PROBLEM TO SOLVE
Please reproduce the following lines exactly as they appear.

GIVEN DATA
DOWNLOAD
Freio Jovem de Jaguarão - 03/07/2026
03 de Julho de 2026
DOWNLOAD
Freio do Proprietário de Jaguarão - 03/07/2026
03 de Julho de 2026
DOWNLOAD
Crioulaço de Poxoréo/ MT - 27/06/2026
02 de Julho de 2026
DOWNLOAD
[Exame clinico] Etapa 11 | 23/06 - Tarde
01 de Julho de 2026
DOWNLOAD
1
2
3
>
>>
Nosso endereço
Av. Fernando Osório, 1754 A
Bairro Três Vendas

FINISHED EXERCISE
DOWNLOAD
Freio Jovem de Jaguarão - 03/07/2026
03 de Julho de 2026
DOWNLOAD
Freio do Proprietário de Jaguarão - 03/07/2026
03 de Julho de 2026
DOWNLOAD
Crioulaço de Poxoréo/ MT - 27/06/2026
02 de Julho de 2026
DOWNLOAD
[Exame clinico] Etapa 11 | 23/06 - Tarde
01 de Julho de 2026
DOWNLOAD
1
2
3
>
>>
Nosso endereço
Av. Fernando Osório, 1754 A
Bairro Três Vendas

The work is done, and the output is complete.